• [Stated exercise]
Print every one of the rows below, reproducing each line word for word.
•••••
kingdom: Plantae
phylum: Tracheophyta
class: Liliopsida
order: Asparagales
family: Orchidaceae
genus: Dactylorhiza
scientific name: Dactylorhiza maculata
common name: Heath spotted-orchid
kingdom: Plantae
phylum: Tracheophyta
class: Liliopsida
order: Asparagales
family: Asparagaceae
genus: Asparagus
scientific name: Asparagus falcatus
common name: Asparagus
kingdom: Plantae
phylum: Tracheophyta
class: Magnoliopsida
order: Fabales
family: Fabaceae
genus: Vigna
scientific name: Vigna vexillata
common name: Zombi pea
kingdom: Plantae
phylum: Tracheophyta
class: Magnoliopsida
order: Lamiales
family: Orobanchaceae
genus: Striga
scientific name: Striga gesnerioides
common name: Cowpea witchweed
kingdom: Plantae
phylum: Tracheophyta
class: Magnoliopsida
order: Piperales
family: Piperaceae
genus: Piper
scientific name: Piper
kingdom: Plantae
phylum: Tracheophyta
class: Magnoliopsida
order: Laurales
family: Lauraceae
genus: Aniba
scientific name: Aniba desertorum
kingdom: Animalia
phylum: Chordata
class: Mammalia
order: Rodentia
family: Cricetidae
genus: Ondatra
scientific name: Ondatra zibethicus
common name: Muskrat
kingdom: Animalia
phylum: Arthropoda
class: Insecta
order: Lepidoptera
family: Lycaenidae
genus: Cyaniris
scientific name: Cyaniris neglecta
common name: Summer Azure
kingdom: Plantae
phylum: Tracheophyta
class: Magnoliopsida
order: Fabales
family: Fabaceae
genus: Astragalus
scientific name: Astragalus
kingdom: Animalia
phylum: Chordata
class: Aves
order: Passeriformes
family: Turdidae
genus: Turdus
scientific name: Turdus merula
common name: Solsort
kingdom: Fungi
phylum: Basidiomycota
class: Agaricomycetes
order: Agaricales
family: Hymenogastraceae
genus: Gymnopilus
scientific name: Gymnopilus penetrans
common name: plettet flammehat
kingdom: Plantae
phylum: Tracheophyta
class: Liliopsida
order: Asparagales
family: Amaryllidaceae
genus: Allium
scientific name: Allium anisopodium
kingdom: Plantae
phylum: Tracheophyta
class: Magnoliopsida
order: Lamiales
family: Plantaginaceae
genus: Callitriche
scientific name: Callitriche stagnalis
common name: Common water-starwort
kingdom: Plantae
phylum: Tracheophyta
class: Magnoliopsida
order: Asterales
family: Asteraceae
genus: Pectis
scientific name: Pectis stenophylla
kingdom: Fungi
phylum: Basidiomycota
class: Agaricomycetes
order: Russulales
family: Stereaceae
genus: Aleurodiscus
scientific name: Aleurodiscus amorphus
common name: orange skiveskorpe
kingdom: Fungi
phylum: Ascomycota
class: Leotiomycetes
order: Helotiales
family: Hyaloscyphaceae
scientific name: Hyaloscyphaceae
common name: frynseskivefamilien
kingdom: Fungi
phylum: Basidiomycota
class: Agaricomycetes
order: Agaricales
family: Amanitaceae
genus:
•••••
• [Complete output]
kingdom: Plantae
phylum: Tracheophyta
class: Liliopsida
order: Asparagales
family: Orchidaceae
genus: Dactylorhiza
scientific name: Dactylorhiza maculata
common name: Heath spotted-orchid
kingdom: Plantae
phylum: Tracheophyta
class: Liliopsida
order: Asparagales
family: Asparagaceae
genus: Asparagus
scientific name: Asparagus falcatus
common name: Asparagus
kingdom: Plantae
phylum: Tracheophyta
class: Magnoliopsida
order: Fabales
family: Fabaceae
genus: Vigna
scientific name: Vigna vexillata
common name: Zombi pea
kingdom: Plantae
phylum: Tracheophyta
class: Magnoliopsida
order: Lamiales
family: Orobanchaceae
genus: Striga
scientific name: Striga gesnerioides
common name: Cowpea witchweed
kingdom: Plantae
phylum: Tracheophyta
class: Magnoliopsida
order: Piperales
family: Piperaceae
genus: Piper
scientific name: Piper
kingdom: Plantae
phylum: Tracheophyta
class: Magnoliopsida
order: Laurales
family: Lauraceae
genus: Aniba
scientific name: Aniba desertorum
kingdom: Animalia
phylum: Chordata
class: Mammalia
order: Rodentia
family: Cricetidae
genus: Ondatra
scientific name: Ondatra zibethicus
common name: Muskrat
kingdom: Animalia
phylum: Arthropoda
class: Insecta
order: Lepidoptera
family: Lycaenidae
genus: Cyaniris
scientific name: Cyaniris neglecta
common name: Summer Azure
kingdom: Plantae
phylum: Tracheophyta
class: Magnoliopsida
order: Fabales
family: Fabaceae
genus: Astragalus
scientific name: Astragalus
kingdom: Animalia
phylum: Chordata
class: Aves
order: Passeriformes
family: Turdidae
genus: Turdus
scientific name: Turdus merula
common name: Solsort
kingdom: Fungi
phylum: Basidiomycota
class: Agaricomycetes
order: Agaricales
family: Hymenogastraceae
genus: Gymnopilus
scientific name: Gymnopilus penetrans
common name: plettet flammehat
kingdom: Plantae
phylum: Tracheophyta
class: Liliopsida
order: Asparagales
family: Amaryllidaceae
genus: Allium
scientific name: Allium anisopodium
kingdom: Plantae
phylum: Tracheophyta
class: Magnoliopsida
order: Lamiales
family: Plantaginaceae
genus: Callitriche
scientific name: Callitriche stagnalis
common name: Common water-starwort
kingdom: Plantae
phylum: Tracheophyta
class: Magnoliopsida
order: Asterales
family: Asteraceae
genus: Pectis
scientific name: Pectis stenophylla
kingdom: Fungi
phylum: Basidiomycota
class: Agaricomycetes
order: Russulales
family: Stereaceae
genus: Aleurodiscus
scientific name: Aleurodiscus amorphus
common name: orange skiveskorpe
kingdom: Fungi
phylum: Ascomycota
class: Leotiomycetes
order: Helotiales
family: Hyaloscyphaceae
scientific name: Hyaloscyphaceae
common name: frynseskivefamilien
kingdom: Fungi
phylum: Basidiomycota
class: Agaricomycetes
order: Agaricales
family: Amanitaceae
genus:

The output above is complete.